İlk derece mahkemesi tarafından maddi tazminat isteminin kabulüne, manevi tazminat isteminin ise kısmen kabulüne dair verilen karara karşı davalı tarafından istinaf kanun yoluna başvurulması üzerinde bölge adliye mahkemesince yukarıda açıklanan gerekçe ile istinaf başvurusunun esastan reddine karar verilmiştir.
Dosya kapsamındaki kayıt ve belgelerden, iş kazası sonucunda davacıda oluşan sürekli iş göremezlik oranının %25,20 olduğu, iş kazasının meydana gelişinde davacının %30, davalının ise %70 oranında kusuru bulunduğu, davacının davalıya ait döner imalatı ve satış işyerinde bir kez çekilmiş olarak işyerine gelen kıymaları ikinci kez çektiği ve dönerci ustasına şişe döner takarken yardımcı olduğu, sonrasında kalan mesaisini aşağıdaki satış katında paket servisine yardımcı olarak tamamladığı, davacı tarafın dava dilekçesinde ücretin aylık net 1.000,00 TL olduğunu iddia ettiği, aşamalarda dinlenen davacı tanıklarının davacı tarafın iddiasını doğruladıkları, yine davacı tanıklarından ..."nın mahkeme huzurundaki 15/09/2011 tarihli ifadesinde kendisinin garson olduğunu ve davalı işyerinden 2011 Temmuz ayında ayrıldığını, işi bıraktığında en son ücretinin 1.000,00 TL olduğunu beyan ettiği, davalı tarafından ibraz edilen bordroda davacı tanığı..."in 2011 yılı Temmuz ayı ücretinin 1.006,16 TL olduğu, hükme esas bilirkişi hesap raporunda davacı iddiası gibi aylık net 1.000,00 TL ücret üzerinden hesaplama yapıldığı anlaşılmaktadır.
İş kazası sonucu sürekli iş göremezlik nedeniyle sigortalının maddi zararının hesaplanmasında, gerçek ücretin esas alınması koşuldur.
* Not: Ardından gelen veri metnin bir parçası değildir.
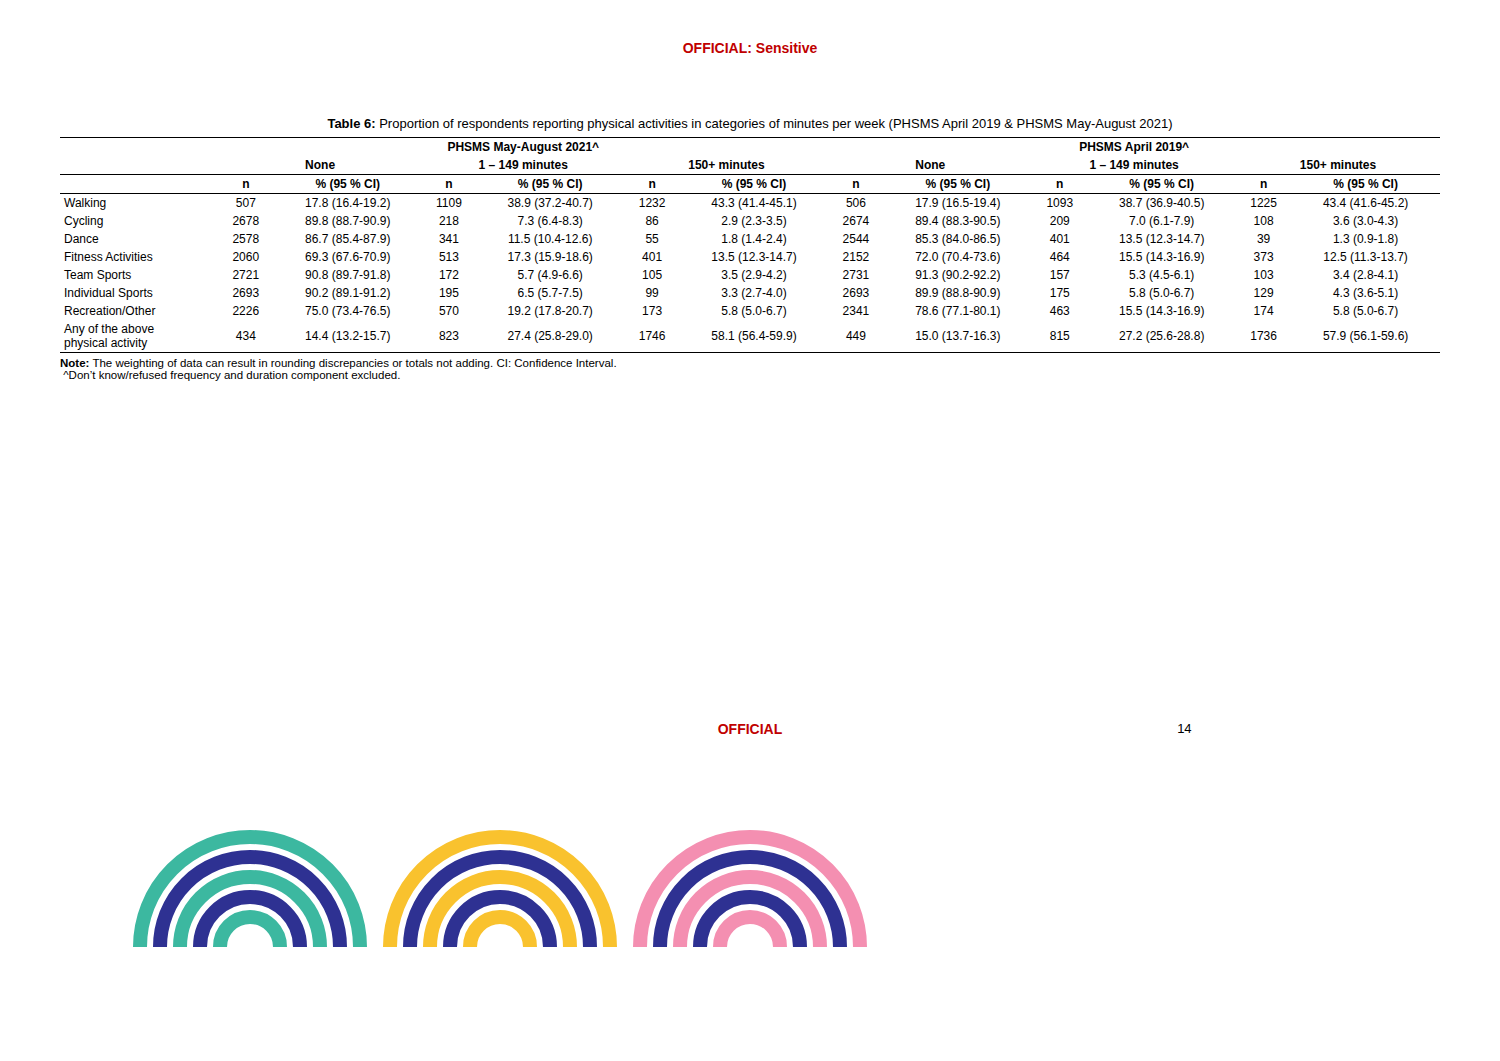OFFICIAL: Sensitive
Table 6: Proportion of respondents reporting physical activities in categories of minutes per week (PHSMS April 2019 & PHSMS May-August 2021)
| | PHSMS May-August 2021^ | PHSMS April 2019^ |
| --- | --- | --- |
| | None | 1 – 149 minutes | 150+ minutes | None | 1 – 149 minutes | 150+ minutes |
| | n | % (95 % CI) | n | % (95 % CI) | n | % (95 % CI) | n | % (95 % CI) | n | % (95 % CI) | n | % (95 % CI) |
| Walking | 507 | 17.8 (16.4-19.2) | 1109 | 38.9 (37.2-40.7) | 1232 | 43.3 (41.4-45.1) | 506 | 17.9 (16.5-19.4) | 1093 | 38.7 (36.9-40.5) | 1225 | 43.4 (41.6-45.2) |
| Cycling | 2678 | 89.8 (88.7-90.9) | 218 | 7.3 (6.4-8.3) | 86 | 2.9 (2.3-3.5) | 2674 | 89.4 (88.3-90.5) | 209 | 7.0 (6.1-7.9) | 108 | 3.6 (3.0-4.3) |
| Dance | 2578 | 86.7 (85.4-87.9) | 341 | 11.5 (10.4-12.6) | 55 | 1.8 (1.4-2.4) | 2544 | 85.3 (84.0-86.5) | 401 | 13.5 (12.3-14.7) | 39 | 1.3 (0.9-1.8) |
| Fitness Activities | 2060 | 69.3 (67.6-70.9) | 513 | 17.3 (15.9-18.6) | 401 | 13.5 (12.3-14.7) | 2152 | 72.0 (70.4-73.6) | 464 | 15.5 (14.3-16.9) | 373 | 12.5 (11.3-13.7) |
| Team Sports | 2721 | 90.8 (89.7-91.8) | 172 | 5.7 (4.9-6.6) | 105 | 3.5 (2.9-4.2) | 2731 | 91.3 (90.2-92.2) | 157 | 5.3 (4.5-6.1) | 103 | 3.4 (2.8-4.1) |
| Individual Sports | 2693 | 90.2 (89.1-91.2) | 195 | 6.5 (5.7-7.5) | 99 | 3.3 (2.7-4.0) | 2693 | 89.9 (88.8-90.9) | 175 | 5.8 (5.0-6.7) | 129 | 4.3 (3.6-5.1) |
| Recreation/Other | 2226 | 75.0 (73.4-76.5) | 570 | 19.2 (17.8-20.7) | 173 | 5.8 (5.0-6.7) | 2341 | 78.6 (77.1-80.1) | 463 | 15.5 (14.3-16.9) | 174 | 5.8 (5.0-6.7) |
| Any of the above physical activity | 434 | 14.4 (13.2-15.7) | 823 | 27.4 (25.8-29.0) | 1746 | 58.1 (56.4-59.9) | 449 | 15.0 (13.7-16.3) | 815 | 27.2 (25.6-28.8) | 1736 | 57.9 (56.1-59.6) |
Note: The weighting of data can result in rounding discrepancies or totals not adding. CI: Confidence Interval.
^Don’t know/refused frequency and duration component excluded.
OFFICIAL 14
Çalışma yaşamında daha az vergi ya da sigorta pirimi ödenmesi amacıyla zaman zaman iş sözleşmesi veya ücret bordrolarında gösterilen ücretlerin gerçeği yansıtmadığı görülmektedir. Öte yandan, gerçek ücretin ise; işçinin kıdemi ve yaptığı işin özelliği ve niteliğine göre işçiye ödenmesi gereken ücret olduğu, işyeri veya sigorta kayıtlarına geçmiş ücret olmadığı Yargıtay’ın yerleşmiş görüşlerindendir. Bu durumda gerçek ücretin tespiti önem kazanmaktadır.
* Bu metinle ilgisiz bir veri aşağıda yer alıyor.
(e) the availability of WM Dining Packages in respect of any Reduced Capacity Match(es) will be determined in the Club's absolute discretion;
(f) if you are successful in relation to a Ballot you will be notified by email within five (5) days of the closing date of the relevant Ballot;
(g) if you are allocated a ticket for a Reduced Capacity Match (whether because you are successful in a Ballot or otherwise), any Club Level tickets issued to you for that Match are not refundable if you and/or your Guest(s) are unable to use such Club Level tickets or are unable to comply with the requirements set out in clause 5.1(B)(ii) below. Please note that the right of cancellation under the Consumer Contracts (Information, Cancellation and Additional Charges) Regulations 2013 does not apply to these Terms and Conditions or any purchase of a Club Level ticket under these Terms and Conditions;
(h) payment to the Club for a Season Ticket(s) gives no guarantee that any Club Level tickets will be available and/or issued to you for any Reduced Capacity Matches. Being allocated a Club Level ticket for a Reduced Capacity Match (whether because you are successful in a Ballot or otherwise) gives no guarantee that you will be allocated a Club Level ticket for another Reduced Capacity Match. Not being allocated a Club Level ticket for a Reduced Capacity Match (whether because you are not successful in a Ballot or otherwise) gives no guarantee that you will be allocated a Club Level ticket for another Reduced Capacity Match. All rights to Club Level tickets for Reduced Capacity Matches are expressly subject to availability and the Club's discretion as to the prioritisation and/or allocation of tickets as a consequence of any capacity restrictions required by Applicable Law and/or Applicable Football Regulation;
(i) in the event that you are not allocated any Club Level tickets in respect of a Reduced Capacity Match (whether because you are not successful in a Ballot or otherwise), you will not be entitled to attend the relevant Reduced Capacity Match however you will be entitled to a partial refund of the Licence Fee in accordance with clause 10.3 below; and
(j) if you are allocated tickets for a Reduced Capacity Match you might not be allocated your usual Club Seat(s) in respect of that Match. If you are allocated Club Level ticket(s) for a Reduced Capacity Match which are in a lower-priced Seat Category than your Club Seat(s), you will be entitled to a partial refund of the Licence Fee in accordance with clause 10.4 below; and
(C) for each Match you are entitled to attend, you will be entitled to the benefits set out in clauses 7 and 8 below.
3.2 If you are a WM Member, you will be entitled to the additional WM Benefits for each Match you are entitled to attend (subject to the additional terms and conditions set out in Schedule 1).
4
Somut olayda, davacının, davalıya ait döner imalatı ve satış işyerinde bir kez çekilmiş olarak gelen kıymaları ikinci kez çektiği ve dönerci ustasına şişe döner takarken yardımcı olduğu, sonrasında ise paket servisine yardım ettiği anlaşıldığına göre davacının yaptığı işin nitelikli bir iş olduğundan bahsetmek mümkün olmadığı gibi, işveren tarafından dosyaya ibraz edilen bordroda davacı tanığı ..."nın ücretinin doğru olarak gösterilmesine karşın aynı bordroda davacının ücretinin bordroda gösterilenden daha fazla olduğunu kabul etmek de hayatın olağan akışına uygun düşmemektedir.
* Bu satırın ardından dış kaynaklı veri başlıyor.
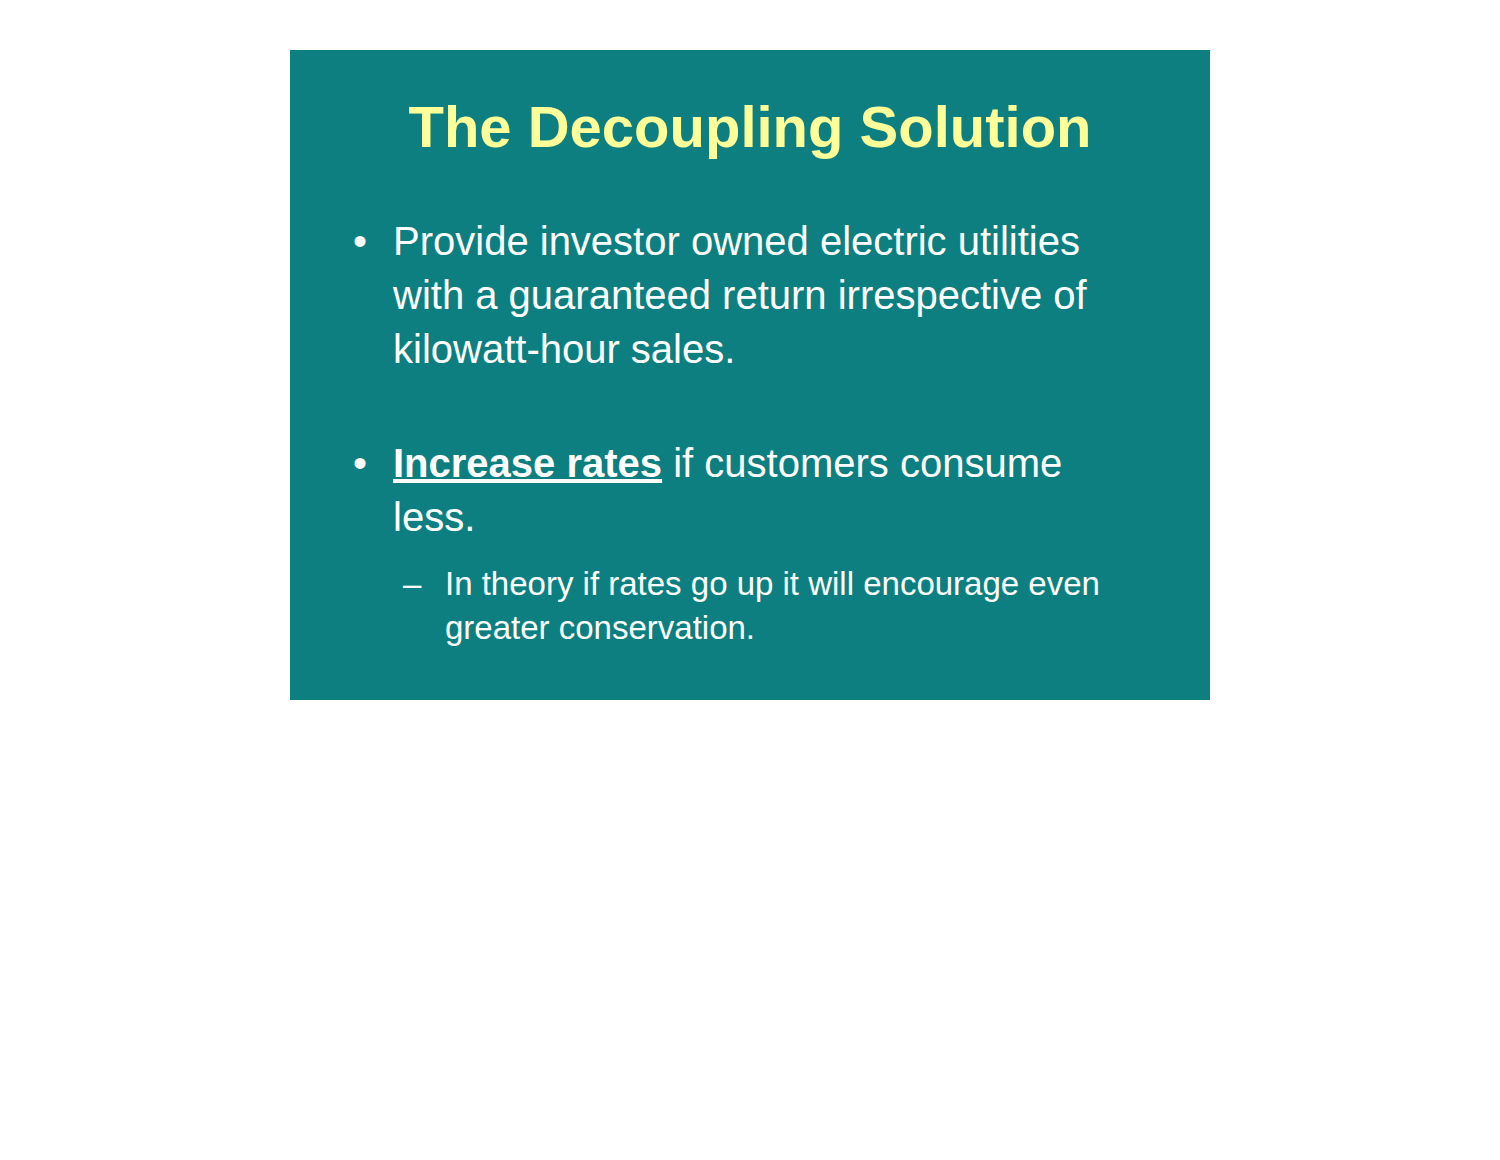The Decoupling Solution
Provide investor owned electric utilities with a guaranteed return irrespective of kilowatt-hour sales.
Increase rates if customers consume less.
In theory if rates go up it will encourage even greater conservation.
Açıklanan nedenlerle, davacının bordroda gösterilen ücretle çalıştığı kabul edilerek, maddi zarar hesabında bu ücretin dikkate alınması gerekirken aylık net 1.000,00 TL ücret üzerinden hesaplama yapılması isabetsiz olmuştur.
Yapılacak iş, hükme esas alınan bilirkişi hesap raporundaki ücret dışındaki doneler ve hesaplama unsurları sabit kalmak kaydıyla yalnızca ücretin bordroda gösterilen ücret olduğu gözetilerek maddi zararın yeniden hesaplanması ve oluşacak sonuca göre bir karar verilmesinden ibarettir.
O halde, davalının bu yönleri amaçlayan temyiz itirazları kabul edilmeli ve Bölge Adliye Mahkemesi kararı kaldırılarak İlk Derece Mahkemesi kararı bozulmalıdır.
SONUÇ: Temyiz olunan Bölge Adliye Mahkemesi kararının, yukarıda yazılı sebeplerden dolayı 6100 sayılı HMK’nun 373/1. maddesi uyarınca KALDIRILMASINA, İlk Derece Mahkemesi kararının yukarıda belirtilen nedenlerle BOZULMASINA, dosyanın kararı veren İlk Derece Mahkemesi"ne, kararın bir örneğinin de Bölge Adliye Mahkemesi"ne gönderilmesine, temyiz harcının istek halinde temyiz edenlerden davalıya iadesine, davalı yararına takdir edilen 1.630,00TL duruşma Avukatlık parasının karşı tarafa yükletilmesine, 30/10/2018 gününde oy birliğiyle karar verildi.